More Violence in Kirkuk

At least two people died and 10 were wounded today in Kirkuk when Arabs and Turkmen protested Kurdish efforts to control the oil-rich city.

Kurds on Iraq’s U.S.-appointed Governing Council are proposing that a future, federal Iraqi government grant broad autonomy to the northern zone, with Kirkuk as its capital, and a say over other areas with large Kurdish populations.
That plan is bitterly opposed by Turkmens and Arabs in Kirkuk, some 20,000 of whom took to the streets Wednesday, chanting “No to federalism! Kirkuk is Iraqi!.”
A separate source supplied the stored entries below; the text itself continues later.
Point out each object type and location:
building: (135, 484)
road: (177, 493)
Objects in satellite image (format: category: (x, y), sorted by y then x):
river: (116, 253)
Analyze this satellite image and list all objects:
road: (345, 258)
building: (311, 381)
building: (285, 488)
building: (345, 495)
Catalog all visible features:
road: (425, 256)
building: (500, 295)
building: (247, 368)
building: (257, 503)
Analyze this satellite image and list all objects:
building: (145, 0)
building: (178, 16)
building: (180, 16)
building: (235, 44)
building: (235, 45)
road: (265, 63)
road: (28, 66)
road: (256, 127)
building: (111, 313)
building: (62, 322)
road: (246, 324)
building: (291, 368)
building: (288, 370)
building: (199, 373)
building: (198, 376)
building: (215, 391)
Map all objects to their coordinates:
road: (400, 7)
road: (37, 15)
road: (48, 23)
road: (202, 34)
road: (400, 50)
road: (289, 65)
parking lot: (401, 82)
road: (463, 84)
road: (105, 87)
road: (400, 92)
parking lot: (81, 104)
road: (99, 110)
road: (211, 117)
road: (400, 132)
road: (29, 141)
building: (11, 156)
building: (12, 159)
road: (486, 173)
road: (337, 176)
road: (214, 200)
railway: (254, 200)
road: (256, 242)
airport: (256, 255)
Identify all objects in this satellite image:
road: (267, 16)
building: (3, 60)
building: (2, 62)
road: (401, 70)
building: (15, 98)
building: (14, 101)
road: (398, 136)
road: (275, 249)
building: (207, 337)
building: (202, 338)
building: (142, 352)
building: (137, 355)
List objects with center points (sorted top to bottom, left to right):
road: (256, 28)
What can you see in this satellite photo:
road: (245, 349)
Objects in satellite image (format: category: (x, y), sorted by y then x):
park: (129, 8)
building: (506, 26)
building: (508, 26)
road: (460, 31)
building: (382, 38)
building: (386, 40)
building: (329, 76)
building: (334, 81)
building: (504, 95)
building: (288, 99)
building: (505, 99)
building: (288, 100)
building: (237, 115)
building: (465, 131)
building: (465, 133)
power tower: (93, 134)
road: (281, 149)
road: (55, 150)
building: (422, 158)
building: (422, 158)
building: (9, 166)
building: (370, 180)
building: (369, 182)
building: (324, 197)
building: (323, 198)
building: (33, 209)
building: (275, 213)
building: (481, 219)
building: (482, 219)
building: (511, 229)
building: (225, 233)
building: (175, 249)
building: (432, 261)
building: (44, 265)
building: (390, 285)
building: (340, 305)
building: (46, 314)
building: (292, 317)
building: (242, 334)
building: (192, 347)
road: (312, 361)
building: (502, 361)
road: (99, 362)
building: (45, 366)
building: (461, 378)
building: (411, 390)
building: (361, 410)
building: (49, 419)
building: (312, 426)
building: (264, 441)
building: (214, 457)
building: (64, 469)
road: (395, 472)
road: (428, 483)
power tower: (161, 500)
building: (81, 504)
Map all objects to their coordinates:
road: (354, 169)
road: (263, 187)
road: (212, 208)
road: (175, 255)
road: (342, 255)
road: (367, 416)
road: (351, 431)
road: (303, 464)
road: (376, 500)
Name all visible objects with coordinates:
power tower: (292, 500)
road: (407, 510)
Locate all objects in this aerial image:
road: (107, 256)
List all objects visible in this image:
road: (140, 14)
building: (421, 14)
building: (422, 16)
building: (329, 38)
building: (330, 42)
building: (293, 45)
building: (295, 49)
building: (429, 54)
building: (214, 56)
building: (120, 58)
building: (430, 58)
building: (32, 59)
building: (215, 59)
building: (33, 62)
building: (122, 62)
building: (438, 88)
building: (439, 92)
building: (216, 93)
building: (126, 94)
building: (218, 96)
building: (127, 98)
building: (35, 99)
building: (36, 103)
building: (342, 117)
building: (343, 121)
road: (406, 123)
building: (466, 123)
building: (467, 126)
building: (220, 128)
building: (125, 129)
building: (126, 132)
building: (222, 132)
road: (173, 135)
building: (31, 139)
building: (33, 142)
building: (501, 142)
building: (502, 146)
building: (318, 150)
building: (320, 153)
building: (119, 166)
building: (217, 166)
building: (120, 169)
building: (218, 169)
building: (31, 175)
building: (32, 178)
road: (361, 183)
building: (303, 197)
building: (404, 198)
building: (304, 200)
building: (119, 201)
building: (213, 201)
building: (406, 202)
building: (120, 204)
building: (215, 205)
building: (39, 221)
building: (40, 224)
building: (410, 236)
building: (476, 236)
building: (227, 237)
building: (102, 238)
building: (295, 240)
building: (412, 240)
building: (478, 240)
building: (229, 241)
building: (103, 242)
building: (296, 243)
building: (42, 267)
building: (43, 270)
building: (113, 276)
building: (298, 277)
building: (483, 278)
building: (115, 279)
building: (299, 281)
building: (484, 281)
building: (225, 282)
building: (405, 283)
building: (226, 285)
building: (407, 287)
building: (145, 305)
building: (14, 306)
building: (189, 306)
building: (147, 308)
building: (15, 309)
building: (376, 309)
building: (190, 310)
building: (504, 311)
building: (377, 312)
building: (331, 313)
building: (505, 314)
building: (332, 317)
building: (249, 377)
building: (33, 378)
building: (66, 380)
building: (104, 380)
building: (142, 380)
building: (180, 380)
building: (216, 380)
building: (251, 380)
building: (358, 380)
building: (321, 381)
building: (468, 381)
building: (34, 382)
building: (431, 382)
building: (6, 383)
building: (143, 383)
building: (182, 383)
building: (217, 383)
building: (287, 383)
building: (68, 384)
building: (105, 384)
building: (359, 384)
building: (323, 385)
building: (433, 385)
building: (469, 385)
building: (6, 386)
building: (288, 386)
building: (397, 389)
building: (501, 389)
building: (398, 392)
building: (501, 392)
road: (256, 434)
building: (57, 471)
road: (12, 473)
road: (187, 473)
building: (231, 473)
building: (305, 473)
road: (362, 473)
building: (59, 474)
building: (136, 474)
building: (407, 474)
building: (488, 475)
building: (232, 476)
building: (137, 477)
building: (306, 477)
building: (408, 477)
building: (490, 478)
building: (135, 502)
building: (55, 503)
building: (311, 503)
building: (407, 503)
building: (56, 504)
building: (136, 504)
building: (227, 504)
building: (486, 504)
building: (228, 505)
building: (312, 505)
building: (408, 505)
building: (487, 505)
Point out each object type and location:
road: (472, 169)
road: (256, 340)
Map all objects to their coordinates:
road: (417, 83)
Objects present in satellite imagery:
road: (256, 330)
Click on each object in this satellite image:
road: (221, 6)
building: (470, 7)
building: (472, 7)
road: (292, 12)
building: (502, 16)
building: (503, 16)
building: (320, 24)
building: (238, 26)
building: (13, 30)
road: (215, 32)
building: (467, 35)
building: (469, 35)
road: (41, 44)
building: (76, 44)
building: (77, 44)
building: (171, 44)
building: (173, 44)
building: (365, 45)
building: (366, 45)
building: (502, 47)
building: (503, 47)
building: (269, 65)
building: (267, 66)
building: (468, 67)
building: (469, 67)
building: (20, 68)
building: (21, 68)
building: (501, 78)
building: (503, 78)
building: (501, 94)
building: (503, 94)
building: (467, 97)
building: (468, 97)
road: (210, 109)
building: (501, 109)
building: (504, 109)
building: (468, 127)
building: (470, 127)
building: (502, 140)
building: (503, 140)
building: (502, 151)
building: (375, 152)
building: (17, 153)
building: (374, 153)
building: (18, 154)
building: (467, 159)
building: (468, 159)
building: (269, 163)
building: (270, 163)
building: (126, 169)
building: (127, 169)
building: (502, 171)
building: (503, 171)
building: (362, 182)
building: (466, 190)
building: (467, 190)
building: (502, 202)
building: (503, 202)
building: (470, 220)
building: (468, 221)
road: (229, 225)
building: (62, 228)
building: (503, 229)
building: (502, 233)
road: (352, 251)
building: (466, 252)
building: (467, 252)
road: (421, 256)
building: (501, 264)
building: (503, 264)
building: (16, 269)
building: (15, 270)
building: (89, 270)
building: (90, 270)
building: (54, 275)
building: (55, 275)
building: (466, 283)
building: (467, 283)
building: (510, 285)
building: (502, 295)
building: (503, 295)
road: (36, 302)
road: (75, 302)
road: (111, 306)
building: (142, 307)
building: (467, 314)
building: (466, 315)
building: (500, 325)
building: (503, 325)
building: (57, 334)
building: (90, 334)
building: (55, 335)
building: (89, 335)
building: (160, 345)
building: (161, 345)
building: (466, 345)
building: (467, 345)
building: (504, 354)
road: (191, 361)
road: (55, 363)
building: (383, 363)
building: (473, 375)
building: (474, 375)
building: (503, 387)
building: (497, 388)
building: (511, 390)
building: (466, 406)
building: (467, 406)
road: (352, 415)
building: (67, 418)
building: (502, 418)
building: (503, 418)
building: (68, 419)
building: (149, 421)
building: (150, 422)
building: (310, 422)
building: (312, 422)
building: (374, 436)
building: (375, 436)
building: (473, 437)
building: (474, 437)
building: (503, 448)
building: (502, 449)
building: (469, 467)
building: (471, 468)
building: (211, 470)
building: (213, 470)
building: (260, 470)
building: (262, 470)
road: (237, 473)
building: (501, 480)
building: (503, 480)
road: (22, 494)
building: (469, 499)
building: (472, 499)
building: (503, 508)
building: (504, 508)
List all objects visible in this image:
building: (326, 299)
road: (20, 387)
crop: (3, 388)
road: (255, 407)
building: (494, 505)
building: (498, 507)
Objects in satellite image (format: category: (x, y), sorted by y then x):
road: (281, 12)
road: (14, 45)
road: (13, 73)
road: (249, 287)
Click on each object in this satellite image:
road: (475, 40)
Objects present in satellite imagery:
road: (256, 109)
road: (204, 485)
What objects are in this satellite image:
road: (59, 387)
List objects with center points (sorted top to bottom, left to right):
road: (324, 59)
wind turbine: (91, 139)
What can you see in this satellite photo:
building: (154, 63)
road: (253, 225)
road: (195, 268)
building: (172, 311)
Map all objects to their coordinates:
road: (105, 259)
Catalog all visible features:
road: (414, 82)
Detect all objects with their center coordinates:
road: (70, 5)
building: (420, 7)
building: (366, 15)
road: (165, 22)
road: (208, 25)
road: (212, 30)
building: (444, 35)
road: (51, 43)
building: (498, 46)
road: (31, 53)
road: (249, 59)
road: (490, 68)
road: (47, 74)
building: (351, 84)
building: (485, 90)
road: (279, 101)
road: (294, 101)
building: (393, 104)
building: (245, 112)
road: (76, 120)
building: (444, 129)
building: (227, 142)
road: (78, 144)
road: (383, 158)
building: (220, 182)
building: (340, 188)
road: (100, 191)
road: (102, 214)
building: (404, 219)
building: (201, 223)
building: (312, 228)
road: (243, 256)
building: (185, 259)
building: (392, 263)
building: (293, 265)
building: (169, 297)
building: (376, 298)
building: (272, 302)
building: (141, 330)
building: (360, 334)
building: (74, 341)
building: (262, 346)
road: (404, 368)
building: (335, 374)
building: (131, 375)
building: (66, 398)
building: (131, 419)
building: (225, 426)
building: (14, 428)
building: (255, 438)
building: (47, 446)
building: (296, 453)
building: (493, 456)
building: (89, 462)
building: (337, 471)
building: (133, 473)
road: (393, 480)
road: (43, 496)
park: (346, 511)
This is the aftereffects of Saddam Hussein’s efforts to “Arabize” the Kirkuk region. The city became a powderkeg of ethnic tensions when the “Kurds took Kirkuk”:https://www.back-to-iraq.com/archives/000354.php in April and almost immediately began “Kurdishizing” the area by driving out Arab families that had been settled there. In August, “three Turkmen were killed”:https://www.back-to-iraq.com/archives/000445.php#000445 in ethnic violence in Kirkuk. (If you want to see some of what the Kurds are looking for, I wrote about the proposed constitutions “here”:https://www.back-to-iraq.com/archives/000046.php#000046.)
I’m working on an essay about the political maneuverings among the Kurds, the Iraqi Governing Council and even Turkey, so I’m not going to say much more than this. But, as during the war, some of the most interesting — and far-reaching — events are bubbling in the north while most of the obvious bang-bang action is around Baghdad. While the southern events are important — people are dying, for God’s sake — the Kurds could be the match that lights a larger fire.